**What you will do**
Look through the records, and wherever the string "unremarkable" turns up, copy out that line.

**Provided records**
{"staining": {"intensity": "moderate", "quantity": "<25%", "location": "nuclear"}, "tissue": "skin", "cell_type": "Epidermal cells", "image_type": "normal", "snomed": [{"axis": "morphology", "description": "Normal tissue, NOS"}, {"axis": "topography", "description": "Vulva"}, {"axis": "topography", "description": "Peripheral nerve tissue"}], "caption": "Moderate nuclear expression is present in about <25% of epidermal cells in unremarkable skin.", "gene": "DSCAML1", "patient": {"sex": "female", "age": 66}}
--
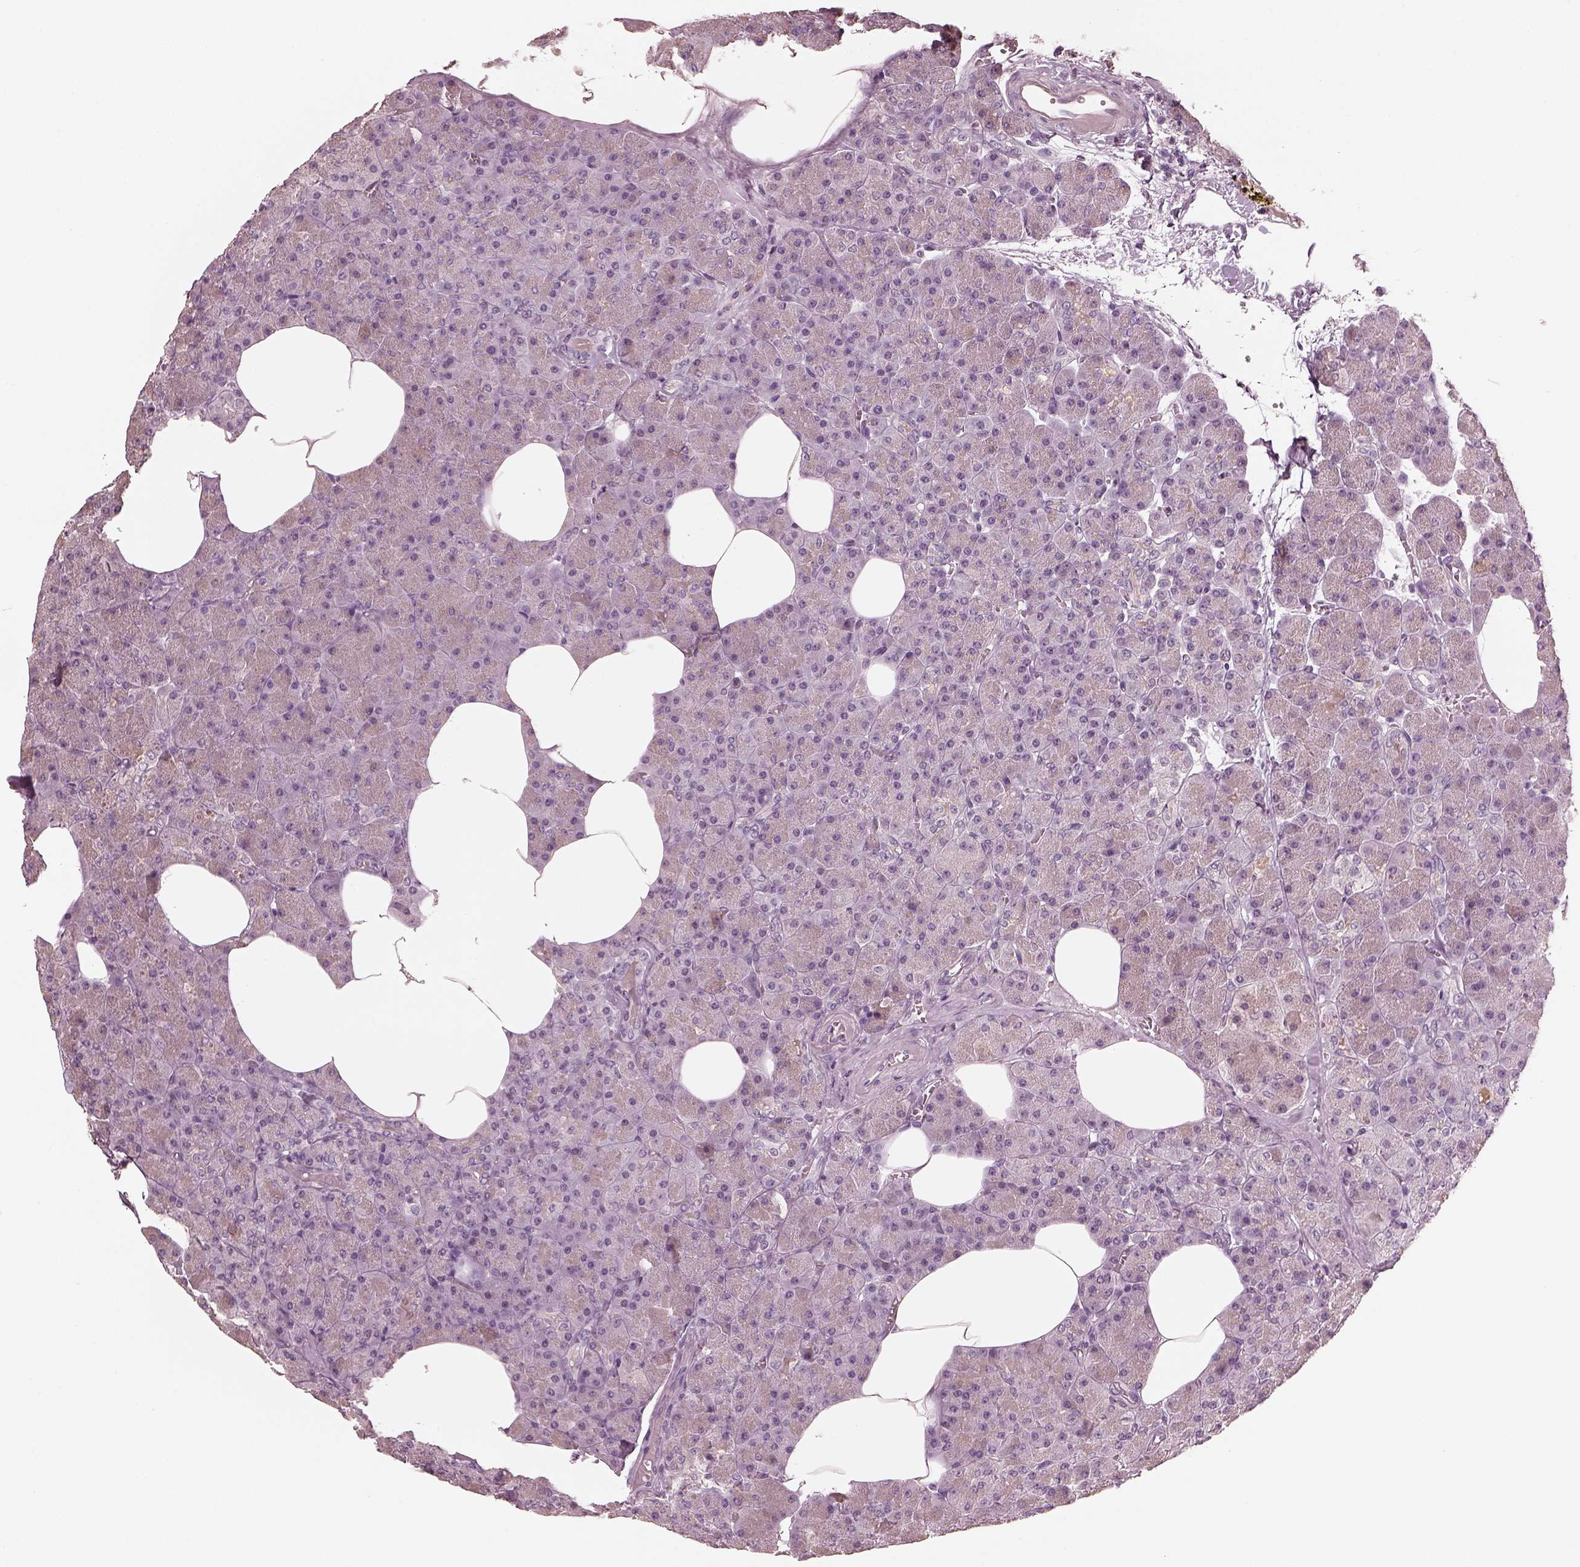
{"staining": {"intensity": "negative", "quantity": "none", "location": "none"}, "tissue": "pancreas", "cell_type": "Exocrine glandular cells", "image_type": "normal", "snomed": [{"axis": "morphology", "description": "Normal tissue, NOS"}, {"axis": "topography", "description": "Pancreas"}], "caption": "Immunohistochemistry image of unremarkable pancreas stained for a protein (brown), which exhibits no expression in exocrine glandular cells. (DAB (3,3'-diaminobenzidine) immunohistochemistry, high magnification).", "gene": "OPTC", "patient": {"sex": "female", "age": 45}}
--
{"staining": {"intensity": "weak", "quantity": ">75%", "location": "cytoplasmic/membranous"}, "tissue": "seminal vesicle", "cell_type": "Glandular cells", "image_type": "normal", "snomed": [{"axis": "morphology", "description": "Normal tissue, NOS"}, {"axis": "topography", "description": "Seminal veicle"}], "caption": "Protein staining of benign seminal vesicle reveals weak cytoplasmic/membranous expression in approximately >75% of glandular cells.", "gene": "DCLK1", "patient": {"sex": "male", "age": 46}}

**Task response**
{"staining": {"intensity": "moderate", "quantity": "<25%", "location": "nuclear"}, "tissue": "skin", "cell_type": "Epidermal cells", "image_type": "normal", "snomed": [{"axis": "morphology", "description": "Normal tissue, NOS"}, {"axis": "topography", "description": "Vulva"}, {"axis": "topography", "description": "Peripheral nerve tissue"}], "caption": "Moderate nuclear expression is present in about <25% of epidermal cells in unremarkable skin.", "gene": "DSCAML1", "patient": {"sex": "female", "age": 66}}
{"staining": {"intensity": "negative", "quantity": "none", "location": "none"}, "tissue": "pancreas", "cell_type": "Exocrine glandular cells", "image_type": "normal", "snomed": [{"axis": "morphology", "description": "Normal tissue, NOS"}, {"axis": "topography", "description": "Pancreas"}], "caption": "Immunohistochemistry image of unremarkable pancreas stained for a protein (brown), which exhibits no expression in exocrine glandular cells. (DAB (3,3'-diaminobenzidine) immunohistochemistry, high magnification).", "gene": "OPTC", "patient": {"sex": "female", "age": 45}}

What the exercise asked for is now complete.